Outsourcing

Public policy keeps driving working protections down, and so we have new realities like this:

Eric Simit, a Jamaican immigrant, has been driving private commuter vans, most commonly known as “dollar vans,” for 15 years in western Queens. He works six days a week — from morning rush hour to the end of the evening commute, charging $2 a ride.

It’s harder to make a profit lately, Simit says, as more vans hit the pavement. With little enforcement, many have found driving a “dollar van” an easy alternative to unemployment.

“It is the fastest way to make money fast,” he said.

But Simit, other van drivers and their fast-cash business are becoming a more formal means of transport. In what Baruch College Professor E.S. Savas calls “privatization by default,” Mayor Michael Bloomberg with the Taxi and Limousine Commission announced a yearlong pilot program in June, which allows vans to run on the discontinued B23, B71, B39, Q74 and Q79 routes. The target start date is Monday.

Faced with an $800 million deficit, Metropolitan Transportation Authority cut these five Brooklyn and Queens routes, along with several others, earlier this summer, because they were money pits. While the MTA could not break even on the routes despite large tax subsidies, immigrant entrepreneurs like Simit hope to operate vans along them and make a profit.
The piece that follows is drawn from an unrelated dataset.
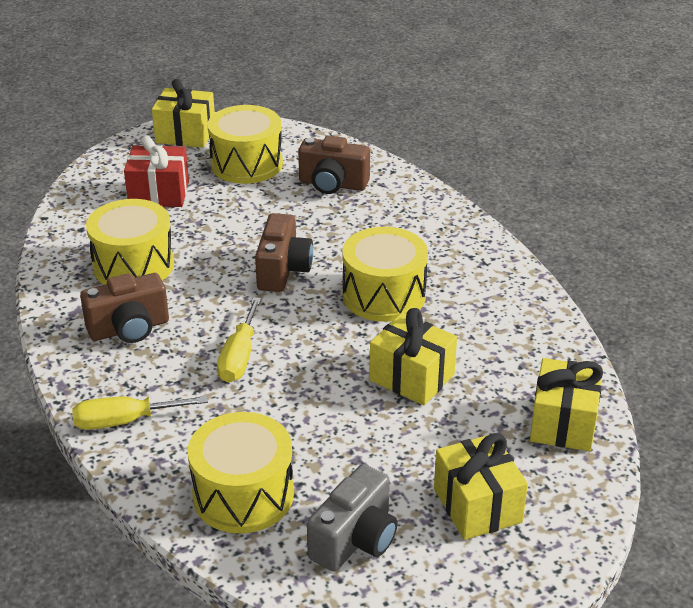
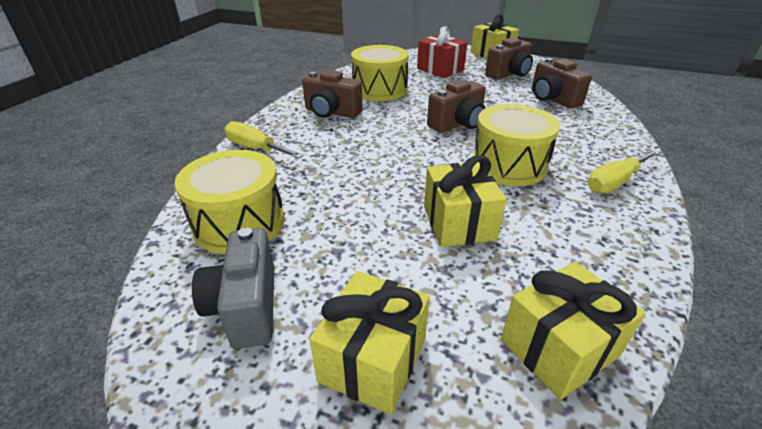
camera: 45 degrees right, 0 degrees up
yellow drum [207,105,283,184] -> brown camera [485,37,533,80]
yellow screwdriver [217,297,261,382] -> yellow screwdriver moved to [587,149,660,193]
grey camera [307,464,398,572] -> grey camera turned 90 degrees clockwise [192,227,274,349]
All five routes cost the authority over $4 per rider — the Q79 was the highest at $8.08. The vans will charge $2 a ride. Vans save on expenses by escaping the high labor costs, American Disability Act requirements and environmental standards that face the transportation authority.

Supporters of the program, including Transportation Alternatives, see the private vans as the best, if not the only way, to serve city neighborhoods in a time of decreased resources and rising costs. But critics see a creeping privatization of transportation that means less service, lower wages and more pollution.

One thought on “Outsourcing

  1. The price of gasoline should be at least $10.00 a gallon. Public policy, the oil companies and the Republicans keep the the actual price much lower through subsidies. (The Navy keeping shipping lanes open, the Army and Marine Corp invading countries with large oil deposits, tax write offs for oil depletion, etc.) The Republicans and the oil companies want $1.50 a gallon gas. The lower the cost, the more we buy and the greater their profits. That’s why the Republicans and the oil companies claim that there’s no such thing as global warming or climate change. As the price of gas increases demand for it declines. Alternative energy sources become cheaper per unit and more plentiful. Global warming and climate change become less of a concern as the burning of carbon based fuel declines. Don’t be fooled by the climate change deniers because they’re working for the 1%.